E quanto aos mercados financeiros? Nos últimos dias, houve uma mudança massiva nas perspectivas econômicas e um grande declínio no mercado de ações em reação. Como sempre, a questão chave gira em torno da adequação da resposta até agora: ela foi exata, inadequada ou excessiva? É ainda mais difícil responder a essa pergunta do que o habitual, já que há pouca confiança de que o mundo econômico do futuro não será significativamente diferente — e provavelmente pior — do que aquele em que vivemos até agora. Por um lado, se as tarifas permanecerem como anunciadas e a retaliação levar a uma guerra comercial total, as consequências econômicas podem ser verdadeiramente terríveis. Por outro lado, cabeças mais frias (e reações políticas e do mercado de ações altamente negativas) podem prevalecer, fazendo com que as tarifas sejam reduzidas para níveis menos prejudiciais, talvez até levando a ganhos para o livre comércio.
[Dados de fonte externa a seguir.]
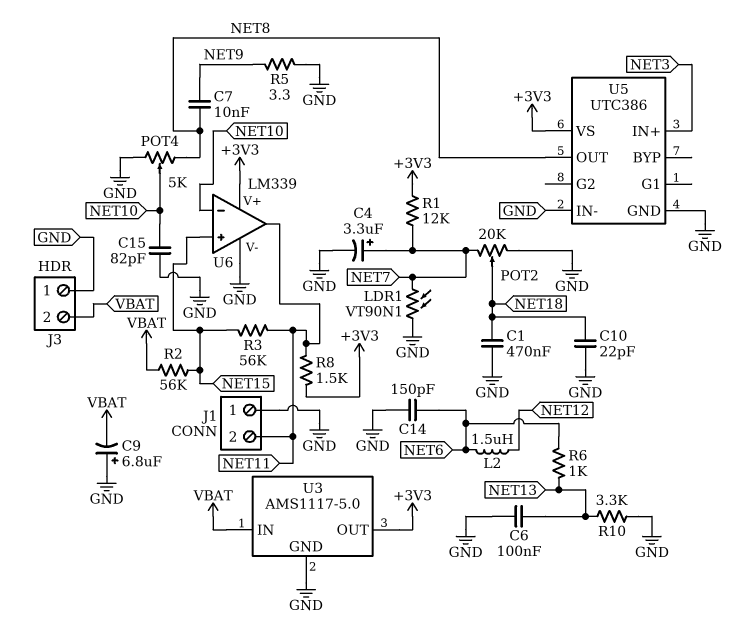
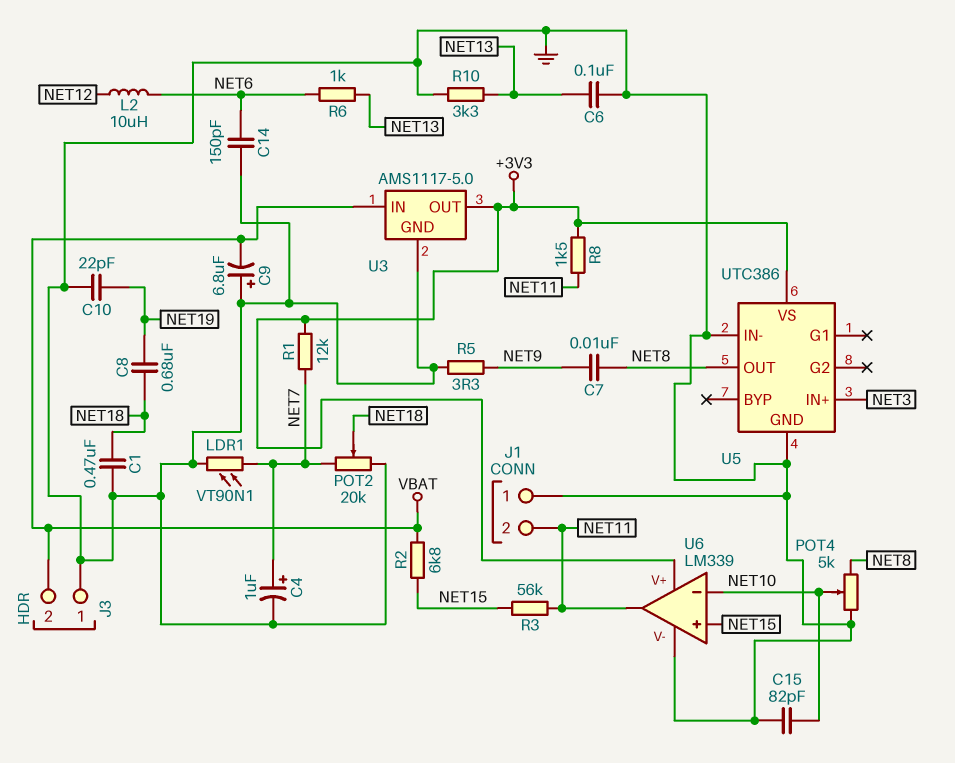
C4: 3.3uF (plus NET7, minus GND) -> 1uF (plus NET7, minus GND)
C8: none -> 680nF (NET18, NET19)
C10: 22pF (GND, NET18) -> 22pF (GND, NET19)
L2: 1.5uH (NET6, NET12) -> 10uH (NET6, NET12)
R2: 56k (NET15, VBAT) -> 6.8k (NET15, VBAT)

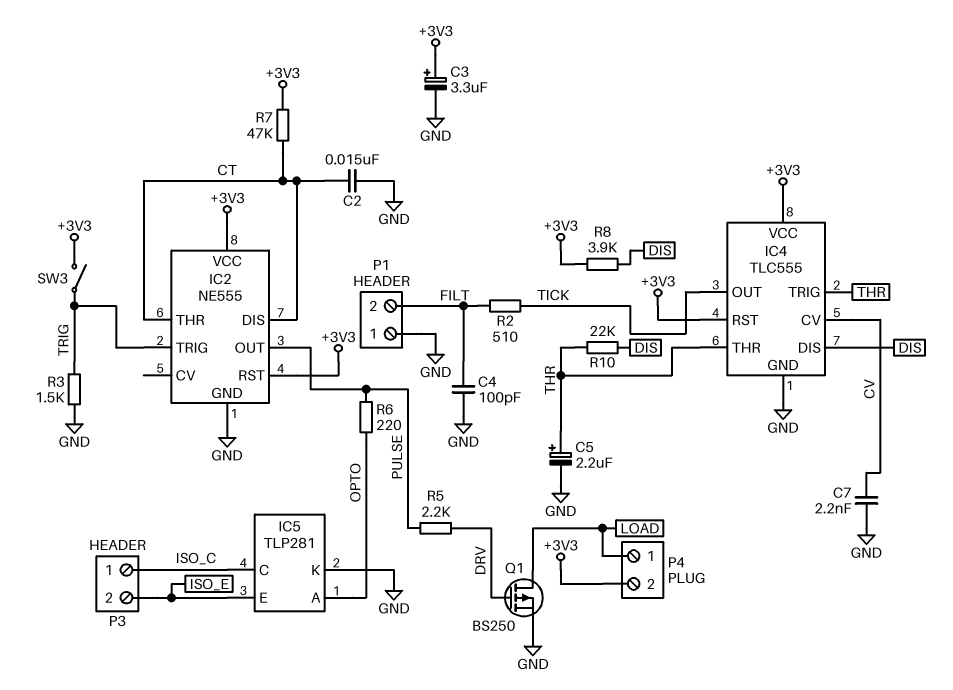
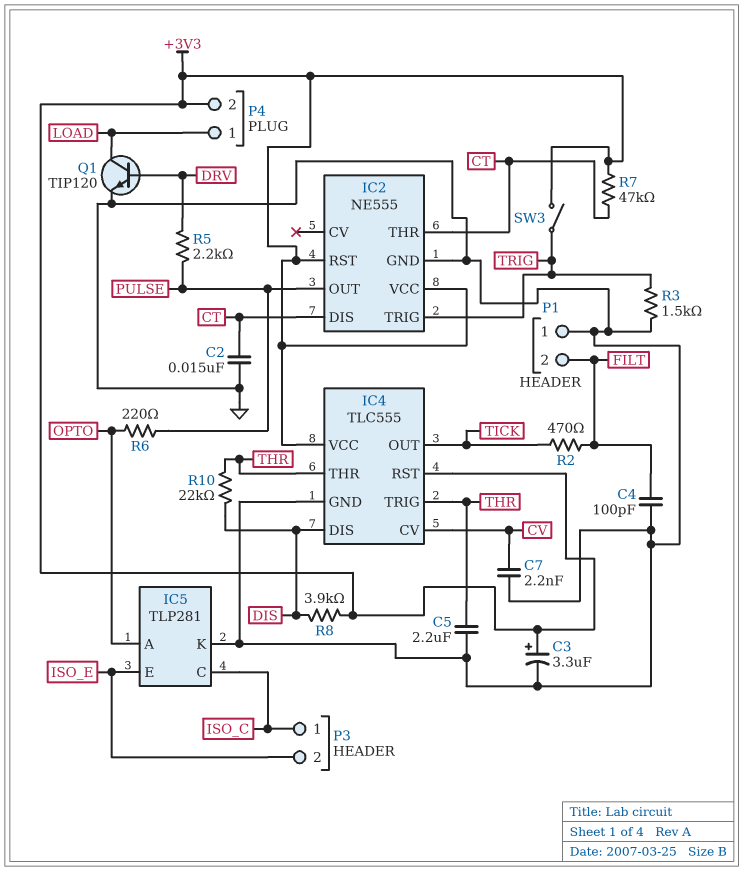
C5: 2.2uF (plus THR, minus GND) -> 2.2uF (GND, THR)
Q1: PMOS BS250 (G DRV, D LOAD, S GND) -> NPN TIP120 (B DRV, C LOAD, E GND)
R2: 510 (FILT, TICK) -> 470 (FILT, TICK)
Como o Fed provavelmente responderá? A ameaça de recessão pode exigir cortes de taxas acelerados para fortalecer a atividade econômica. Ou a ameaça de inflação pode fazer com que as taxas permaneçam altas, com cortes adiados. No entanto, observe que medidas de combate à inflação, como taxas mais altas, provavelmente têm menos probabilidade de sucesso contra a inflação causada pela adição de tarifas aos preços de venda do que seriam contra a inflação mais típica impulsionada pela demanda. O título de hoje é particularmente aplicável às ações do Fed: certamente ninguém sabe.
Nos mercados da Oaktree, o medo de inadimplências (não infundado) fez com que a compensação de risco na forma de spreads aumentasse substancialmente, levando a um aumento significativo nos yields disponíveis no crédito. Ao mesmo tempo, antecipamos uma maior incidência de distress e maior demanda por soluções de capital sob medida, o que significa que provavelmente investiremos nosso mais recente fundo de dívida oportunista mais rápido do que seria o caso de outra forma.
Parafraseando Mark Twain, há temas que rimam ao longo da história. Por essa razão, assim como reutilizei o título do meu memorando pós-falência do Lehman para este, também vou emprestar seu parágrafo final:
Todos estavam felizes em comprar 18-24-36 meses atrás, quando o horizonte estava sem nuvens e os preços dos ativos estavam nas alturas. Agora, com riscos até então inimagináveis sobre a mesa e precificados, é apropriado farejar por pechinchas: os bebês que estão sendo jogados fora junto com a água do banho. Estamos trabalhando nisso.
Em uma nota pessoal, tive a sorte de visitar investidores em Montreal no dia do anúncio das tarifas e em Toronto no dia seguinte. Que momento para uma viagem ao Canadá! Comecei cada reunião dizendo que sou um dos centenas de milhões de americanos que respeitam o Canadá e o consideram um amigo e aliado. A recepção foi emocionante. Este é um bom momento para todos nós nos conectarmos com amigos ao redor do mundo.